「明日の広告」について振り返ったところで「戦略PR」について内容をまとめてみた。
まず始めにこの「戦略PR」が「明日の広告」のPR版として書かれている点について、
「戦略PRによる空気作り(=カジュアル世論)こそ、再び広告を「モテる」状態に
押し上げる役割を担っている。」としており、ラブレターを渡す作業は広告の仕事、
PRはその前の作業、つまりラブレターを渡す女性をその気にさせる手法と位置づけている。
そして、商品を売るためには「商品パワー」や「宣伝パワー」ではなく「空気をつくるパワー」、
つまり「カジュアル世論」が重要であり、そのためには「戦略PR」が必要と説いている。
「カジュアル世論」の役割は、消費者に商品の気付きではなく「ニーズへの気付き」を与え、
「買う理由」を生み出すことにある。また、「カジュアル世論」の形成に必要な要素は3つある。
・公共性(おおやけ感)を生み出すために・・・マスコミの活用
・偶然性(ばったり感)を生み出すために・・・クチコミの活用
・信頼性(おすみつき感)を生み出すために・・・インフルエンサーの活用
「戦略PR」実施の流れは、メディア、ひいては消費者の関心を最大化できるテーマを設定し、
そのテーマを広げることで商品の売上に貢献するという「シナリオ」を描き、そのシナリオを
具現化させるための綿密なチャネル設計を行い、設計にもとづき情報の伝播を仕掛ける。
「戦略PR」のテーマ設定をステップにすると以下の通り。
1、商品の便益に関連しそうな、世の中の「関心事」を調べる
2、商品の便益を世の中や消費者の関心に合わせて翻訳する
3、その二つを結びつけ、テーマを設定する
4、テーマを「ニュース」にするための材料を用意する
5、テーマを広げるための具体的なPRプランを策定する
「戦略PR」のチャネル設計については「カジュアル世論」の形成に必要な要素で触れた通り
「マスコミ」「クチコミ」「インフルエンサー」の3つのチャネルを戦略的に組み合わせる。

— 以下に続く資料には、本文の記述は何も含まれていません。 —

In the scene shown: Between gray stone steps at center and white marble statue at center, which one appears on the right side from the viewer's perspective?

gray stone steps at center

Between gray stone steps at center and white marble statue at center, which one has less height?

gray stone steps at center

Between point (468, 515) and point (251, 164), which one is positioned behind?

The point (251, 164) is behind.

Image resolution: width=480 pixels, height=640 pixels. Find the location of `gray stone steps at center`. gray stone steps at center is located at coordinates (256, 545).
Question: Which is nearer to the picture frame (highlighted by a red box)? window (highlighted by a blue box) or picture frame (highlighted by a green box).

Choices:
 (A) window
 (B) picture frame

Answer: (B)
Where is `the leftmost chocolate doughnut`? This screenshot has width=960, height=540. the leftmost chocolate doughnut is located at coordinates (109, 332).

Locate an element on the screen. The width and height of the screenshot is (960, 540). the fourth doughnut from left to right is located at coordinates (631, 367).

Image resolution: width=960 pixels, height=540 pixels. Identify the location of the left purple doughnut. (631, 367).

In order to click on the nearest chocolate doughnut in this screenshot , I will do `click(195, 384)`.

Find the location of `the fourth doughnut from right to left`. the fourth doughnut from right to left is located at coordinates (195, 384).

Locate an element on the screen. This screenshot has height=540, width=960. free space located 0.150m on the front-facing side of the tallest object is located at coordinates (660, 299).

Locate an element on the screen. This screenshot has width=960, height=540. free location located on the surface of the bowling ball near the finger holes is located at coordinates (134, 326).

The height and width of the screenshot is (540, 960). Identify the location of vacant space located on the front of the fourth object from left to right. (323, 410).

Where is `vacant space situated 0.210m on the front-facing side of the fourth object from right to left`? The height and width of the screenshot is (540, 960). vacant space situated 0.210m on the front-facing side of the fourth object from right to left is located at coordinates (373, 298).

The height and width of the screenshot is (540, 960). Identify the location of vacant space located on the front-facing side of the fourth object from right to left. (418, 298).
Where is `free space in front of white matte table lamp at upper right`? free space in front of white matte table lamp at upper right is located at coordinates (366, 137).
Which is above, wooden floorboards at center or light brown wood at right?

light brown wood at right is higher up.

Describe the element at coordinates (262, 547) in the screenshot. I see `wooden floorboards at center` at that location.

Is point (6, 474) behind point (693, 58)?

しかし、「カジュアル世論」を作り出すだけでは、モノは売れない。
あくまで「カジュアル世論」はラブレターを渡す女性をその気にさせる手法だから、
「カジュアル世論」によって生まれたニーズを広告を使って刈り取る必要がある。
広告手法の特性によって様々だが、基本的にはニーズを掘り起こすのが「カジュアル世論」で、
解決策を訴求するのが「広告」という連動がもっともうまくいくように思う。
最後に、「カジュアル世論」の効果測定だが、そもそも「カジュアル世論」の役割は、
「買いたい気分にさせる」ことだったり、「買う理由に気付かせる」ことだったり、
つまり、消費者の認識変化である。それが「カジュアル世論」のゴールであれば、
認識変化を定量的に調査することで評価はできる。(例:インターネット調査 等)
以前、著者であるブルーカレント・ジャパン本田氏のセミナーに参加したことがあるので、
内容は十分理解していましたが、「明日の広告」と結びつけて書かれている点が新鮮でした。
また、一番おもしろいなと感じたのは佐藤氏と本田氏の「戦略PRの明日はどっちだ!?」という対談。
特に「本来のPR」が広告の上位概念になり、「コミュニケーション・デザイン」も、いづれはPR
という概念に内包されていくのかなと思っているというさとなおさんの発言は衝撃です。
この対談は「広告とPRのあり方」について非常に深い視点で切り込んおり、一読の価値ありです。